# find speed and angle of particle from position parametric equation

• Nov 22nd 2009, 03:57 PM
superdude
find speed and angle of particle from position parametric equation
The position at time t of a particle P is given by $r(t)=\sqrt{2}ti+\frac{1}{2}t^2j+\ln(t)k$ for t>0. Find the speed and the angle the particle came through the xy-plane.

when I thought about his question I took the derivative r'(t) but why do I need to take the distance |r'(t)| ? Does this have to do with the difference between speed and velocity?

For the second part the work is $\arccos \frac{r'(1) \cdot k}{|r'(1)|\dot |k|}$ I know that the particle crosses the xy plane at t=1 so I get that part, but I'm lost as to how there's a triangle happening.
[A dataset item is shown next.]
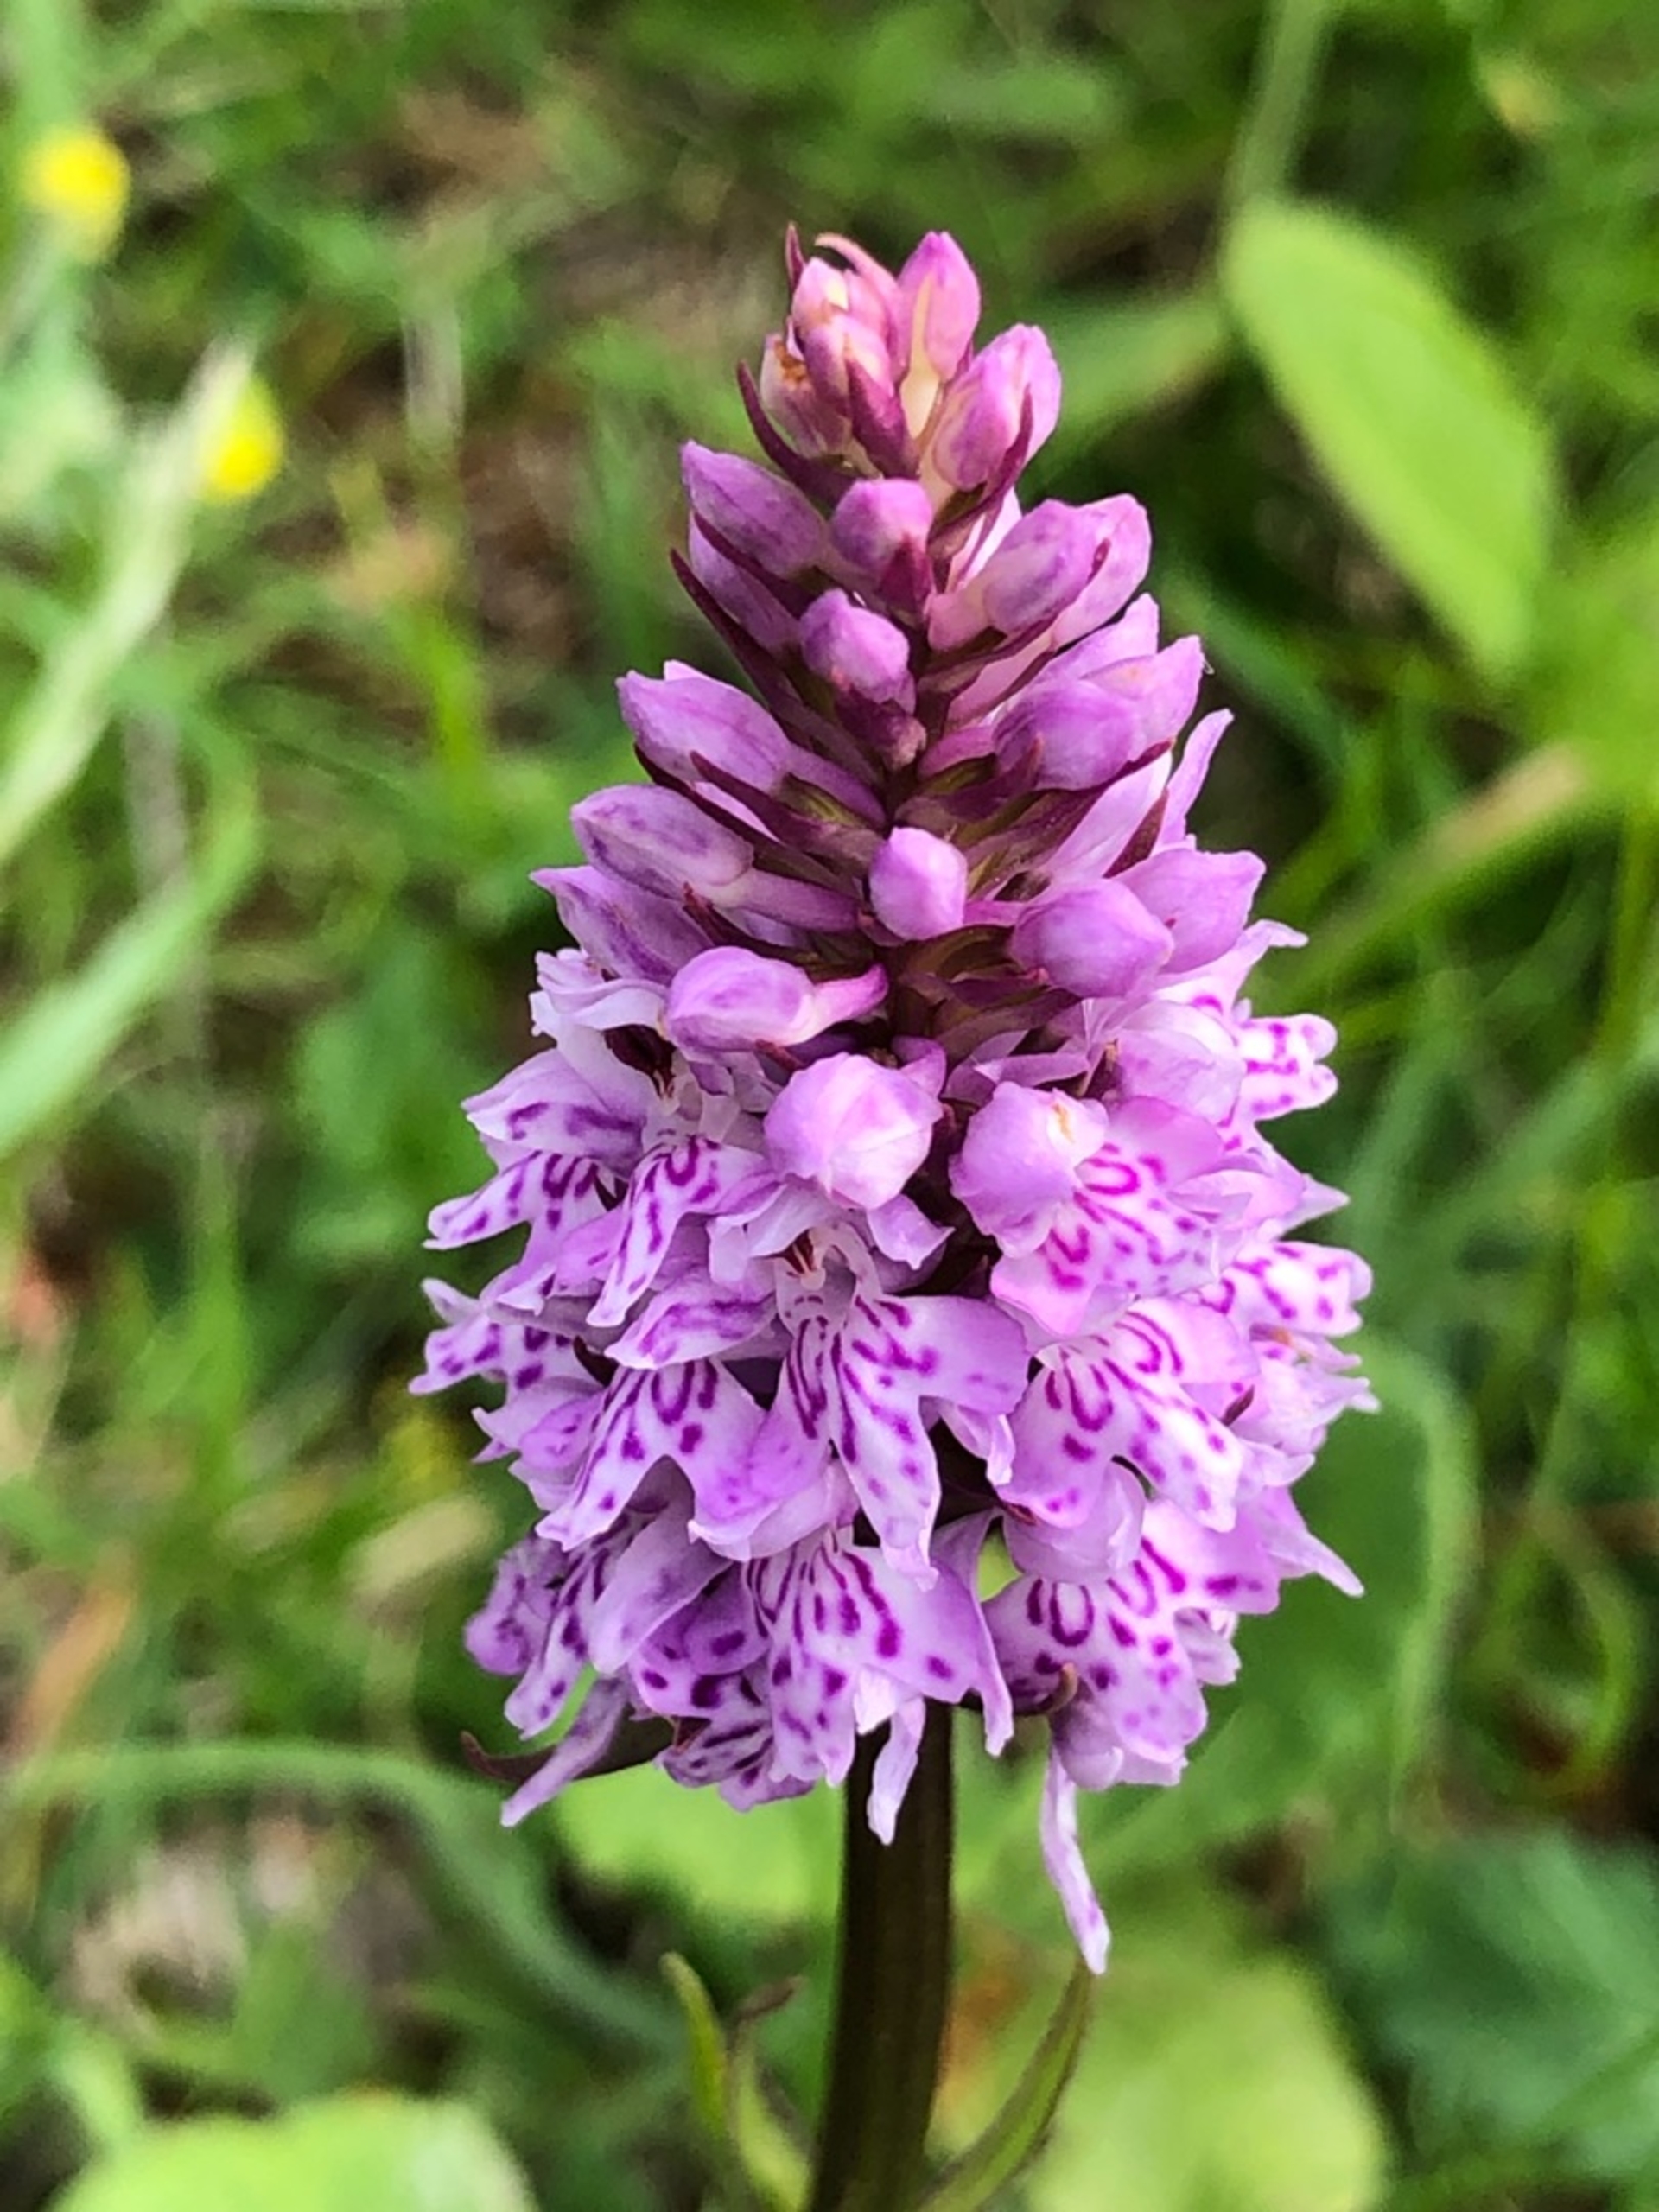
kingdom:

so the numerator has a dot product where the denominator has regular multiplication
• Nov 29th 2009, 11:07 AM
Media_Man
Speed and Velocity
Yes. You are correct. In fact, the precise definition of the velocity of a particle whose position is given by the vector equation r(t) is another vector r'(t). Speed is defined as the magnitude of velocity, |r'(t)|.

For the second part, the vector r'(1) represents the trajectory of the particle at the instant of its position r(1). Since k is the normal of the plane of interest, the "triangle" of which you speak is really just the shape formed by the two vectors r'(1) and k crossing at an angle.